Mais ces deux livres supportent difficilement la comparaison avec l’imposant volume proposé par Pierre Chalmin : 700 pages agrémentées d’un précieux « index des insulteurs ». Céline y est cité plus de quarante fois. Comme ses saillies sont bien connues des lecteurs du Bulletin, je signalerai plutôt les insultes qu’à son tour il dût encaisser : de Jean Renoir qui voit en lui un « Gaudissart de l’antisémitisme » à Elias Canetti qui le traite de « paranoïaque » en passant par un certain Ferron qui le considère « menteur, mythomane et peut-être fou », la récolte est belle. Encore que je ne voie pas bien en quoi le commentaire de Marcel Aymé (brocardant gentiment son antisémitisme) et celui de Jünger (constatant qu’il n’eut pas le même destin que Brasillach) soient vraiment injurieux. Mais sans doute faut-il tenir compte d’un imperceptible second degré...
Un des attraits du livre est de mettre en valeur des ouvrages contenant des pépites, comme le Journal de Paul Morand et celui de Matthieu Galey. Ou les critiques d’Angelo Rinaldi – celles de L’Express – étincelantes de fiel ³. Ainsi, à propos de Hervé Bazin : « Une si scrupuleuse absence d’art, qui équivaut à fournir le moteur sans le capot, sans la carrosserie, voire sans la voiture, méritait à la longue d’être relevée. » Ou à propos de Roger Peyrefitte : « Un grand méchant loup pour revue de L’Alcazar, l’œil concupiscent sous les coiffes de dentelles, et fouillant de sa patte sénile la culotte du Chaperon rouge. »
Comme tout dictionnaire, ce n’est évidemment pas un ouvrage qu’on lit d’une traite. On le butine plutôt, happant ici et là des bonheurs d’écriture. Je l’ai déjà indiqué, les pointes de Céline reprises dans cette anthologie sont archi connues, à l’exception de celle sur Malraux : « Il me semblait splendidement doué et puis il a manqué de pudeur, d’autocritique et de véritable expérience, il s’est pris au sérieux. À présent il est devenu tout à fait putain. Je ne crois plus qu’il en sortira rien. Des vagues bafouillages orientaux et prétentieux et gratuits. » Prescience de Céline ! Il écrit cela en 1934 dans une lettre privée. Ce qui ne l’empêchera pas de saluer dans Bagatelles le Malraux qu’il estimait : celui des Conquérants parus dix ans plus tôt.
Dans sa préface, Chalmin n’a pas tort de relever un certain dépérissement du genre : « On insulte aujourd’hui en se taisant, conspirant les silences : c’est un progrès qui confine à l’imitation des anémones. » Céline, lui, n’a jamais pu se taire.
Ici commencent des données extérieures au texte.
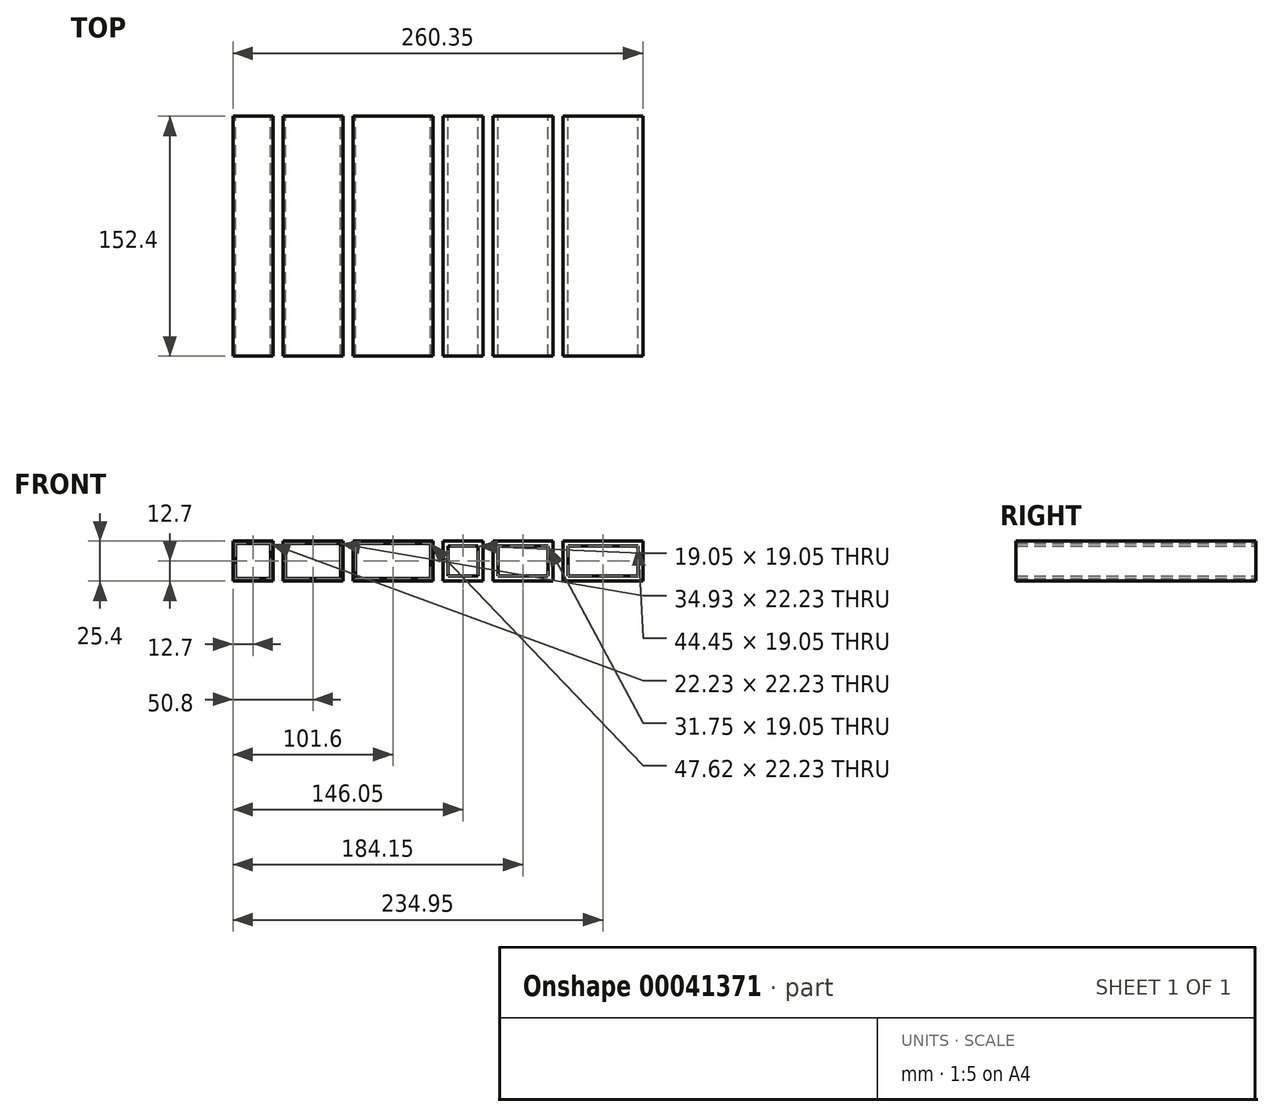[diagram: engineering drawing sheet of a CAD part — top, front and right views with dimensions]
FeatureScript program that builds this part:
annotation { "Feature Type Name" : "Feature", "Feature Type Description" : "" }
export const myFeature = defineFeature(function(context is Context, id is Id, definition is map)
    precondition{}
    {
        {
            var Q0;
            Q0=qCreatedBy(makeId("Front.planeOp"),FACE);
            var sketch = newSketch(context, id + "F0", { "sketchPlane" : qUnion([Q0])});
            skLineSegment(sketch, "E0", {"start": v(0, 0) * mm, "end": v(310.95, 0) * mm, "construction": true});
            skLineSegment(sketch, "E1", {"start": v(0, 12.7) * mm, "end": v(304.33, 12.7) * mm, "construction": true});
            skLineSegment(sketch, "E2.rect.bottom", {"start": v(0, 0) * mm, "end": v(25.4, 0) * mm});
            skLineSegment(sketch, "E2.rect.top", {"start": v(0, 25.4) * mm, "end": v(25.4, 25.4) * mm});
            skLineSegment(sketch, "E2.rect.left", {"start": v(0, 0) * mm, "end": v(0, 25.4) * mm});
            skLineSegment(sketch, "E2.rect.right", {"start": v(25.4, 0) * mm, "end": v(25.4, 25.4) * mm});
            skPoint(sketch, "E2.rect.middle", {"position": v(12.7, 12.7) * mm});
            skLineSegment(sketch, "E3.rect.bottom", {"start": v(1.59, 23.81) * mm, "end": v(23.81, 23.81) * mm});
            skLineSegment(sketch, "E3.rect.top", {"start": v(1.59, 1.59) * mm, "end": v(23.81, 1.59) * mm});
            skLineSegment(sketch, "E3.rect.left", {"start": v(1.59, 23.81) * mm, "end": v(1.59, 1.59) * mm});
            skLineSegment(sketch, "E3.rect.right", {"start": v(23.81, 23.81) * mm, "end": v(23.81, 1.59) * mm});
            skLineSegment(sketch, "E4.rect.bottom", {"start": v(33.34, 23.81) * mm, "end": v(68.26, 23.81) * mm});
            skLineSegment(sketch, "E4.rect.top", {"start": v(33.34, 1.59) * mm, "end": v(68.26, 1.59) * mm});
            skLineSegment(sketch, "E4.rect.left", {"start": v(33.34, 23.81) * mm, "end": v(33.34, 1.59) * mm});
            skLineSegment(sketch, "E4.rect.right", {"start": v(68.26, 23.81) * mm, "end": v(68.26, 1.59) * mm});
            skPoint(sketch, "E4.rect.middle", {"position": v(50.8, 12.7) * mm});
            skLineSegment(sketch, "E5.rect.bottom", {"start": v(31.75, 0) * mm, "end": v(69.85, 0) * mm});
            skLineSegment(sketch, "E5.rect.top", {"start": v(31.75, 25.4) * mm, "end": v(69.85, 25.4) * mm});
            skLineSegment(sketch, "E5.rect.left", {"start": v(31.75, 0) * mm, "end": v(31.75, 25.4) * mm});
            skLineSegment(sketch, "E5.rect.right", {"start": v(69.85, 0) * mm, "end": v(69.85, 25.4) * mm});
            skLineSegment(sketch, "E6.rect.bottom", {"start": v(77.79, 1.59) * mm, "end": v(125.41, 1.59) * mm});
            skLineSegment(sketch, "E6.rect.top", {"start": v(77.79, 23.81) * mm, "end": v(125.41, 23.81) * mm});
            skLineSegment(sketch, "E6.rect.left", {"start": v(77.79, 1.59) * mm, "end": v(77.79, 23.81) * mm});
            skLineSegment(sketch, "E6.rect.right", {"start": v(125.41, 1.59) * mm, "end": v(125.41, 23.81) * mm});
            skPoint(sketch, "E6.rect.middle", {"position": v(101.6, 12.7) * mm});
            skLineSegment(sketch, "E7.rect.bottom", {"start": v(76.2, 0) * mm, "end": v(127, 0) * mm});
            skLineSegment(sketch, "E7.rect.top", {"start": v(76.2, 25.4) * mm, "end": v(127, 25.4) * mm});
            skLineSegment(sketch, "E7.rect.left", {"start": v(76.2, 0) * mm, "end": v(76.2, 25.4) * mm});
            skLineSegment(sketch, "E7.rect.right", {"start": v(127, 0) * mm, "end": v(127, 25.4) * mm});
            skLineSegment(sketch, "E8.rect.bottom", {"start": v(136.53, 3.18) * mm, "end": v(155.57, 3.18) * mm});
            skLineSegment(sketch, "E8.rect.top", {"start": v(136.53, 22.23) * mm, "end": v(155.57, 22.23) * mm});
            skLineSegment(sketch, "E8.rect.left", {"start": v(136.53, 3.18) * mm, "end": v(136.53, 22.23) * mm});
            skLineSegment(sketch, "E8.rect.right", {"start": v(155.57, 3.18) * mm, "end": v(155.57, 22.23) * mm});
            skPoint(sketch, "E8.rect.middle", {"position": v(146.05, 12.7) * mm});
            skLineSegment(sketch, "E9.rect.bottom", {"start": v(133.35, 0) * mm, "end": v(158.75, 0) * mm});
            skLineSegment(sketch, "E9.rect.top", {"start": v(133.35, 25.4) * mm, "end": v(158.75, 25.4) * mm});
            skLineSegment(sketch, "E9.rect.left", {"start": v(133.35, 0) * mm, "end": v(133.35, 25.4) * mm});
            skLineSegment(sketch, "E9.rect.right", {"start": v(158.75, 0) * mm, "end": v(158.75, 25.4) * mm});
            skLineSegment(sketch, "E10.rect.bottom", {"start": v(168.28, 22.22) * mm, "end": v(200.03, 22.22) * mm});
            skLineSegment(sketch, "E10.rect.top", {"start": v(168.28, 3.18) * mm, "end": v(200.03, 3.18) * mm});
            skLineSegment(sketch, "E10.rect.left", {"start": v(168.28, 22.22) * mm, "end": v(168.28, 3.18) * mm});
            skLineSegment(sketch, "E10.rect.right", {"start": v(200.03, 22.22) * mm, "end": v(200.03, 3.18) * mm});
            skPoint(sketch, "E10.rect.middle", {"position": v(184.15, 12.7) * mm});
            skLineSegment(sketch, "E11.rect.bottom", {"start": v(165.1, 0) * mm, "end": v(203.2, 0) * mm});
            skLineSegment(sketch, "E11.rect.top", {"start": v(165.1, 25.4) * mm, "end": v(203.2, 25.4) * mm});
            skLineSegment(sketch, "E11.rect.left", {"start": v(165.1, 0) * mm, "end": v(165.1, 25.4) * mm});
            skLineSegment(sketch, "E11.rect.right", {"start": v(203.2, 0) * mm, "end": v(203.2, 25.4) * mm});
            skLineSegment(sketch, "E12.rect.bottom", {"start": v(212.72, 3.18) * mm, "end": v(257.18, 3.18) * mm});
            skLineSegment(sketch, "E12.rect.top", {"start": v(212.72, 22.23) * mm, "end": v(257.18, 22.23) * mm});
            skLineSegment(sketch, "E12.rect.left", {"start": v(212.72, 3.18) * mm, "end": v(212.72, 22.22) * mm});
            skLineSegment(sketch, "E12.rect.right", {"start": v(257.18, 3.18) * mm, "end": v(257.18, 22.22) * mm});
            skPoint(sketch, "E12.rect.middle", {"position": v(234.95, 12.7) * mm});
            skLineSegment(sketch, "E13.rect.bottom", {"start": v(209.55, 0) * mm, "end": v(260.35, 0) * mm});
            skLineSegment(sketch, "E13.rect.top", {"start": v(209.55, 25.4) * mm, "end": v(260.35, 25.4) * mm});
            skLineSegment(sketch, "E13.rect.left", {"start": v(209.55, 0) * mm, "end": v(209.55, 25.4) * mm});
            skLineSegment(sketch, "E13.rect.right", {"start": v(260.35, 0) * mm, "end": v(260.35, 25.4) * mm});
            skSolve(sketch);
        }
        {
            var Q0;
            Q0=makeQuery(id+"F0.imprint","IMPRINT",FACE,{"disambiguationData":[TD([[makeQuery(id+"F0.imprint","IMPRINT",EDGE,{"derivedFrom":sQuery(id+"F0.wireOp",EDGE,"E2.rect.bottom")}),1.0]])]});
            var Q1;
            Q1=makeQuery(id+"F0.imprint","IMPRINT",FACE,{"disambiguationData":[TD([[makeQuery(id+"F0.imprint","IMPRINT",EDGE,{"derivedFrom":sQuery(id+"F0.wireOp",EDGE,"E4.rect.bottom")}),1.0]])]});
            var Q2;
            Q2=makeQuery(id+"F0.imprint","IMPRINT",FACE,{"disambiguationData":[TD([[makeQuery(id+"F0.imprint","IMPRINT",EDGE,{"derivedFrom":sQuery(id+"F0.wireOp",EDGE,"E6.rect.bottom")}),-1.0]])]});
            var Q3;
            Q3=makeQuery(id+"F0.imprint","IMPRINT",FACE,{"disambiguationData":[TD([[makeQuery(id+"F0.imprint","IMPRINT",EDGE,{"derivedFrom":sQuery(id+"F0.wireOp",EDGE,"E8.rect.bottom")}),-1.0]])]});
            var Q4;
            Q4=makeQuery(id+"F0.imprint","IMPRINT",FACE,{"disambiguationData":[TD([[makeQuery(id+"F0.imprint","IMPRINT",EDGE,{"derivedFrom":sQuery(id+"F0.wireOp",EDGE,"E10.rect.bottom")}),1.0]])]});
            var Q5;
            Q5=makeQuery(id+"F0.imprint","IMPRINT",FACE,{"disambiguationData":[TD([[makeQuery(id+"F0.imprint","IMPRINT",EDGE,{"derivedFrom":sQuery(id+"F0.wireOp",EDGE,"E12.rect.bottom")}),-1.0]])]});
            extrude(context, id + "F1", {"entities" : qUnion([Q0, Q1, Q2, Q3, Q4, Q5]), "depth" : 152.4 * mm});
        }
    });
Inconscience mais aussi bravade sans lesquelles il ne serait pas ce génie de l’invective qui lui valut et lui vaut encore tant d’opprobres.
Marc LAUDELOUT
• Pierre Chalmin, Dictionnaire des injures littéraires, l’Éditeur, 2010, 734 pages (29 €)
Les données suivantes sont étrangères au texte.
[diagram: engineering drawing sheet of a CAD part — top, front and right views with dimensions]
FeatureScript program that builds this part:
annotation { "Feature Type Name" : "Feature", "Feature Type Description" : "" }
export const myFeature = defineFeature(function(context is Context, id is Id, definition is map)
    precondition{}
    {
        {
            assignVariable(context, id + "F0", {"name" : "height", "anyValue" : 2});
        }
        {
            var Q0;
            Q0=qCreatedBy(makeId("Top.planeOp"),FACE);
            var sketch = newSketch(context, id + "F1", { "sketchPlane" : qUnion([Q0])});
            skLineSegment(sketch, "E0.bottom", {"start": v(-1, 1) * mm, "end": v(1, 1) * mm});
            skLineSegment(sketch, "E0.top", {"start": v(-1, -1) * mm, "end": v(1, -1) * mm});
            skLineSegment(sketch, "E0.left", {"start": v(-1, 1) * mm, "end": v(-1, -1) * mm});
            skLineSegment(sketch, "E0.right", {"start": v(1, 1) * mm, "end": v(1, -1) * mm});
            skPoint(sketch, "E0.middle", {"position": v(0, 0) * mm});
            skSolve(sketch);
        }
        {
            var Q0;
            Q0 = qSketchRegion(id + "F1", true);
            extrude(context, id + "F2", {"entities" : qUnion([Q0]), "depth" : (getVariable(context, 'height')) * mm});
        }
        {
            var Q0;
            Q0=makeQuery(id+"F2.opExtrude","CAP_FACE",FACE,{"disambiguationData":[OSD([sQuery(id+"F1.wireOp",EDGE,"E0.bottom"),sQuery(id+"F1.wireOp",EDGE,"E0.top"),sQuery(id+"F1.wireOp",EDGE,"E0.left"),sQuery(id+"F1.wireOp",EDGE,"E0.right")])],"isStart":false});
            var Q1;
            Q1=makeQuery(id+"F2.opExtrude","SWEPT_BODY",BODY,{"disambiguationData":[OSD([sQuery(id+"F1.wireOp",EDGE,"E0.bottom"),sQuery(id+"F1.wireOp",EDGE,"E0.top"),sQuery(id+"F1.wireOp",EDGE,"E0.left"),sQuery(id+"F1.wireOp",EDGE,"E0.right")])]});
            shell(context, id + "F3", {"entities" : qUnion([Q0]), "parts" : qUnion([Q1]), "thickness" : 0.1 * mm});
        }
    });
1. Sylvie Yvert, Ceci n’est pas de la littérature… Les forcenés de la critique passent à l’acte, Éditions du Rocher, 2008, 222 pages.
2. Elsa Delachair, L’Art de l’insulte. Une anthologie littéraire, Éditions Inculte, 2010, 208 pages
3. Son dernier livre, Dans un état critique (Éd. La Découverte) rassemble 120 chroniques parues entre 1998 et 2003.